Wenn Sie den Kunstgegenstand für private Zwecke erwerben wollten, stand ihnen daher ein 14-tägiges Widerrufsrecht zu, wenn eine ordnungsgemäße Widerrufsbelehrung vor Vertragsschluss erteilt wurde. Ist dies nicht erfolgt, läuft die Frist ein Jahr und 14 Tage. Der Widerruf kann auch per E-Mail erklärt werden.

Wenn Sie den Gegenstand nicht für private Zwecke erwerben wollten, sind Sie kein Verbraucher im Sinne des Gesetzes und Ihnen steht kein Widerrufsrecht zu.
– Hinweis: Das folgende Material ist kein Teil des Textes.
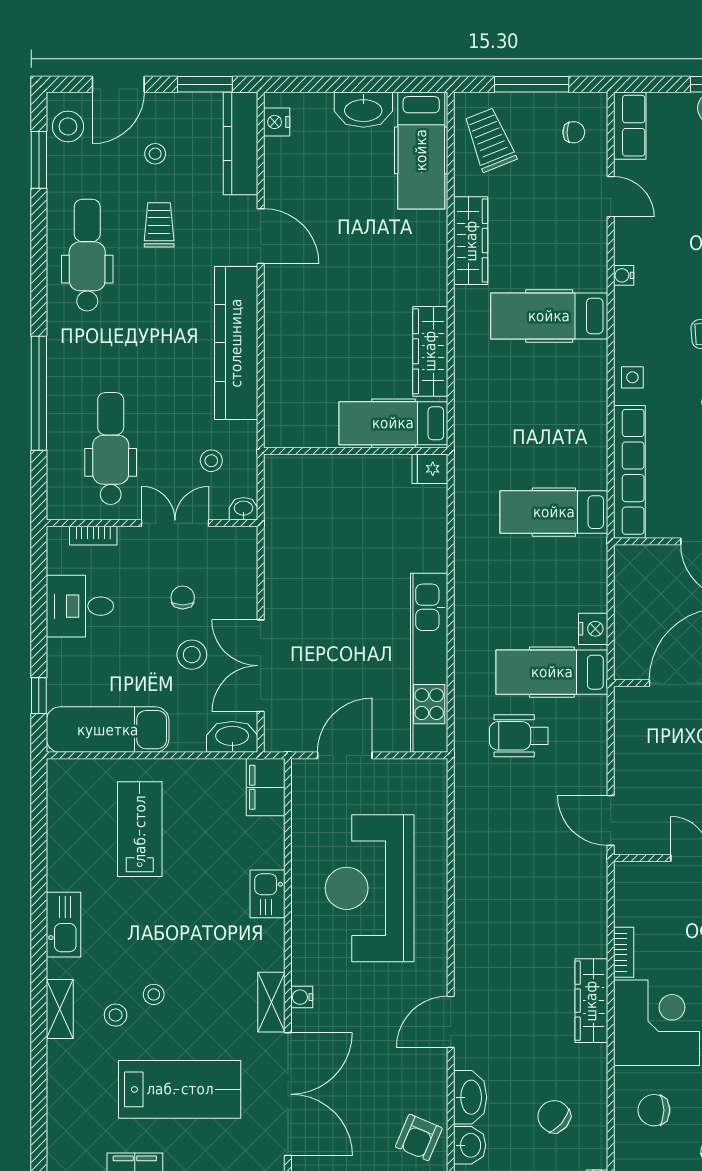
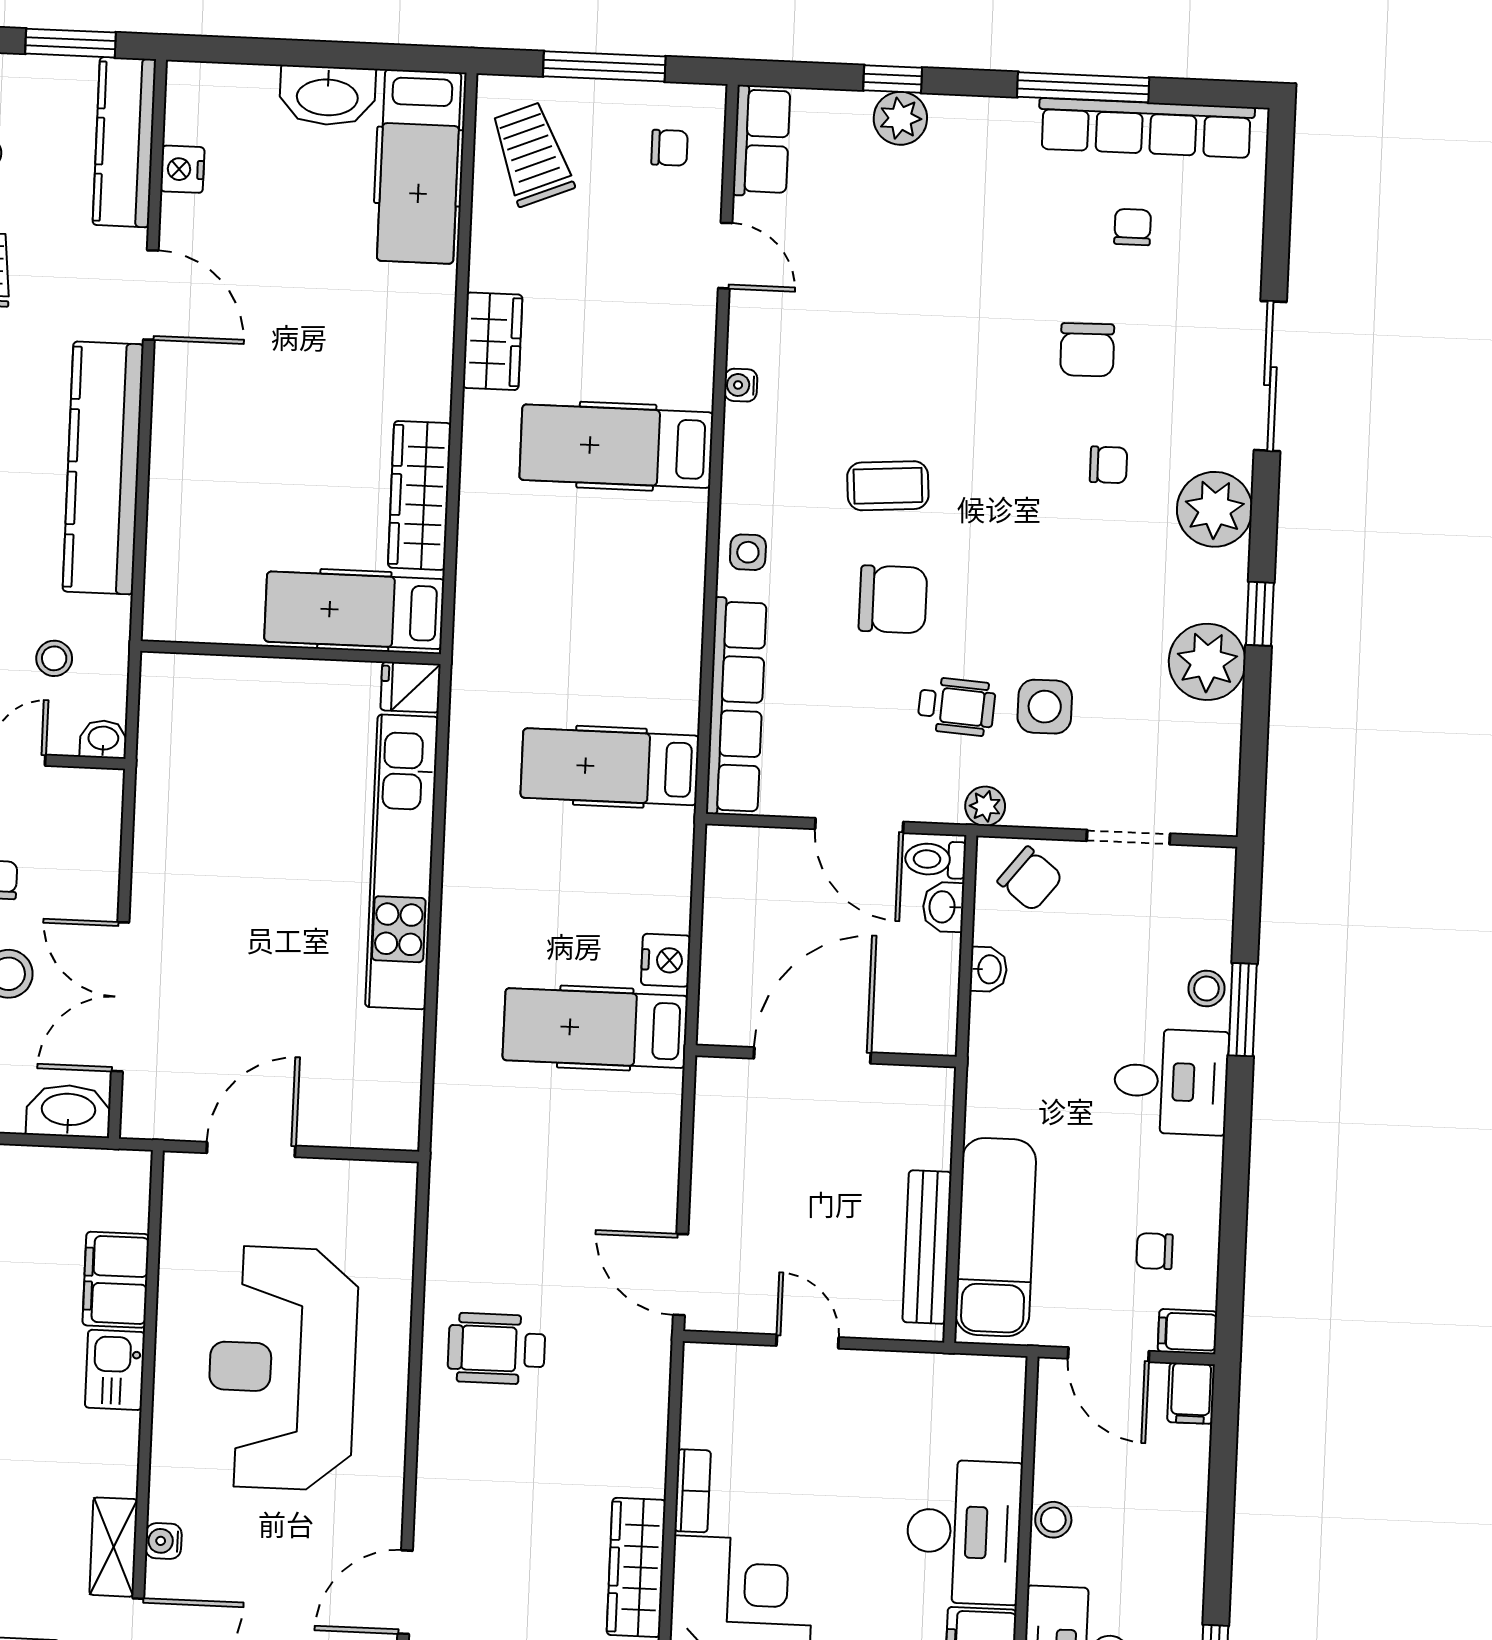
nightstand: (277, 122) -> (182, 169), moved
wardrobe: (471, 241) -> (493, 341), width x0.67
kitchen unit: (429, 663) -> (402, 862), moved
wheelchair: (519, 736) -> (497, 1349), moved
filing cabinet: (266, 787) -> (116, 1280), moved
Die von Ihnen zitierte 3-Monats-Frist betrifft nur das Recht des Auktionshauses X zum freihändigen Verkauf, gibt Ihnen aber kein Rücktrittsrecht.
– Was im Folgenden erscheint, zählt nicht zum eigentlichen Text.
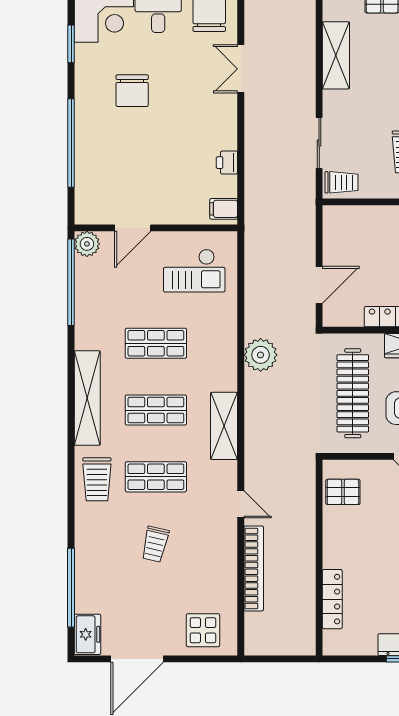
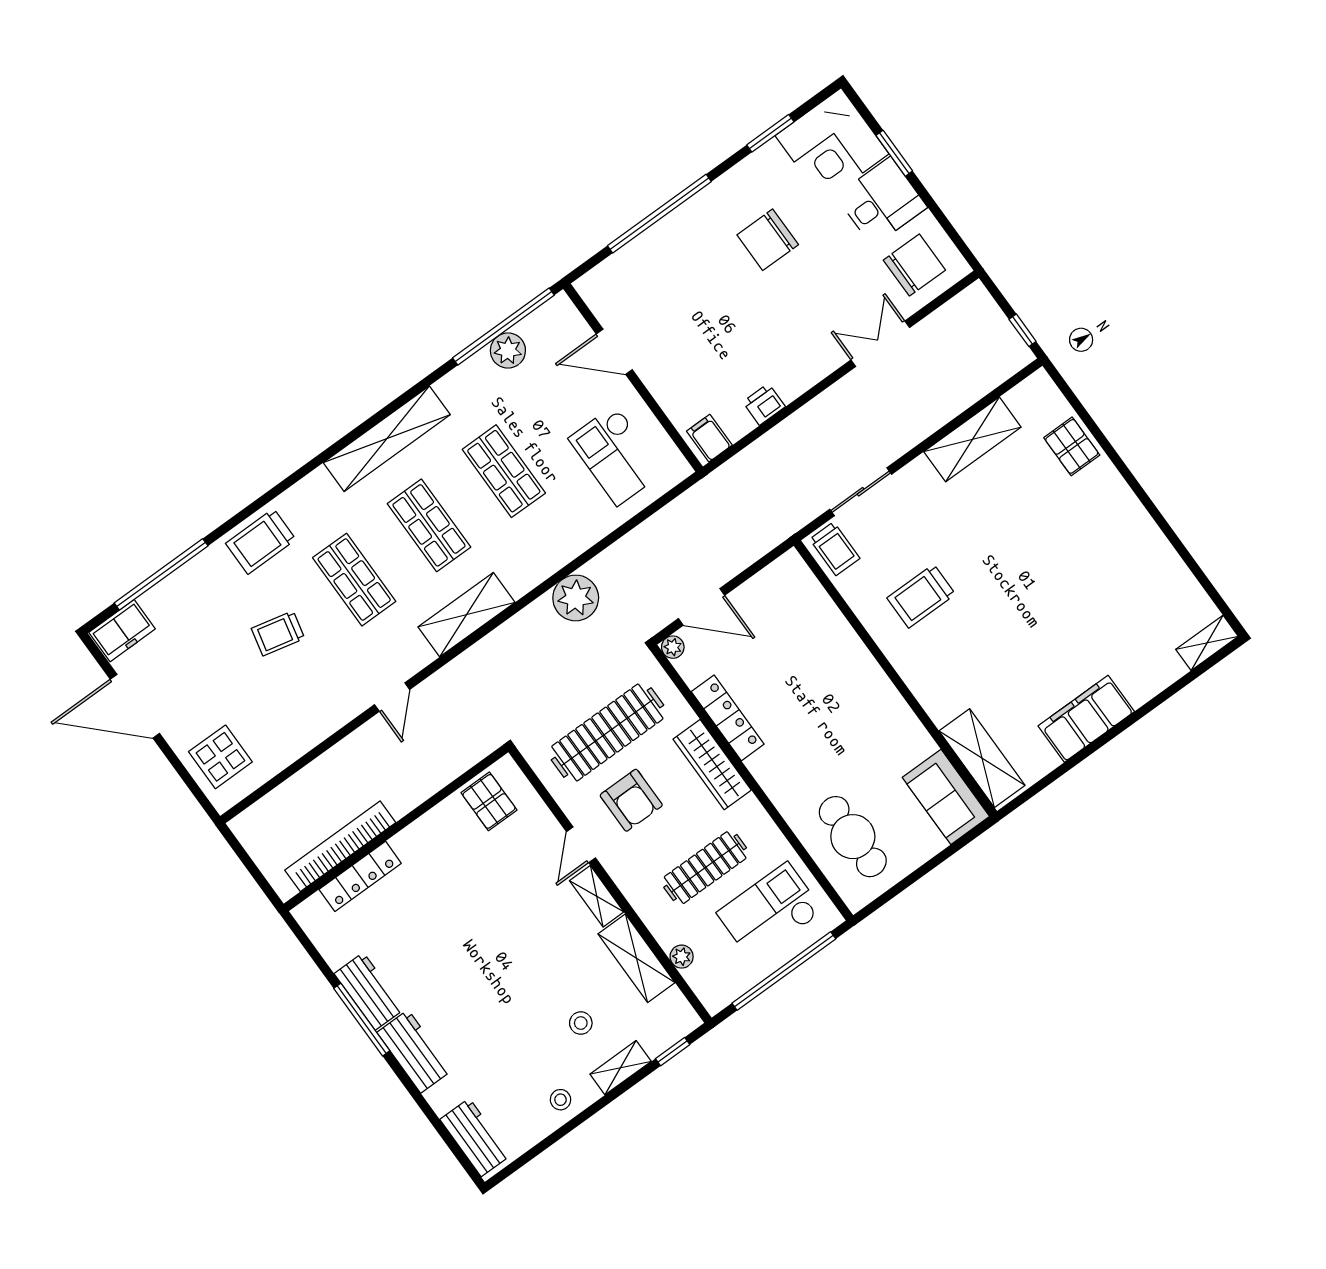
plant: (87, 244) -> (508, 351), moved
plant: (330, 319) -> (673, 647), added
trolley: (97, 479) -> (261, 541), moved
bookcase: (254, 568) -> (340, 846), moved, turned 180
Ich hoffe, Ihre Frage verständlich beantwortet zu haben und bedanke mich für das entgegengebrachte Vertrauen. Bei Unklarheiten können Sie die kostenlose Nachfragefunktion benutzen.

Mit freundlichen Grüßen


Rechtsanwalt Jan Wilking

Nachfrage vom Fragesteller 12.10.2018 | 19:02

Sehr geehrter Herr Wilking,

Vielen Dank für Ihre Antwort.

Verstehe ich Sie richtig dass der Satz "Der Nachverkauf ist Teil der Auktion und damit von der Versteigerung mit umfasst. Es gelten daher auch für den Nachverkauf die Versteigerungsbedingungen in sinngemäßer und entsprechender Anwendung" kein Ausschluss des Widerrufsrechtes darstellt?

Mit freundlichen Grüßen,

Antwort auf die Nachfrage vom Anwalt 12.10.2018 | 19:18

Vielen Dank für Ihre Nachfrage.

Ich gehe davon aus, dass dieser Satz tatsächlich dazu dienen soll, das Widerrufsrecht auszuschließen. Dies ist aber durch eine solche AGB-Klausel nicht möglich. Die Ausschlusstatbestände sind im BGB endgültig und abschließend aufgezählt. Mit dem Ausschluss des Widerrufsrechts bei Versteigerungen wollte der Gesetzgeber dem endgültigen Charakter des Zuschlags Rechnung tragen. Denn Versteigerungen würden unangemessen behindert, wenn der Verbraucher ein Widerrufsrecht hätte (BT-Drs. 14/2658, 33). Telefonische Bieter würden bei Auktionen gegenüber physisch anwesenden Bietern bevorzugt und Unternehmer müssten bei einem Widerruf ggf. die Kosten einer erneuten aufwendigen Versteigerung tragen. Diese Überlegungen treffen meines Erachtens aber gerade nicht auf den Nachkauf zu, da es sich nicht um eine öffentlich zugängliche Veranstaltung mit physischer Anwesenheit handelt, bei der mit Zuschlag eine bindende Verpflichtung eingegangen wird. Deshalb kann in diesem Fall das Widerrufsrecht gegenüber Verbrauchern nicht wirksam ausgeschlossen werden.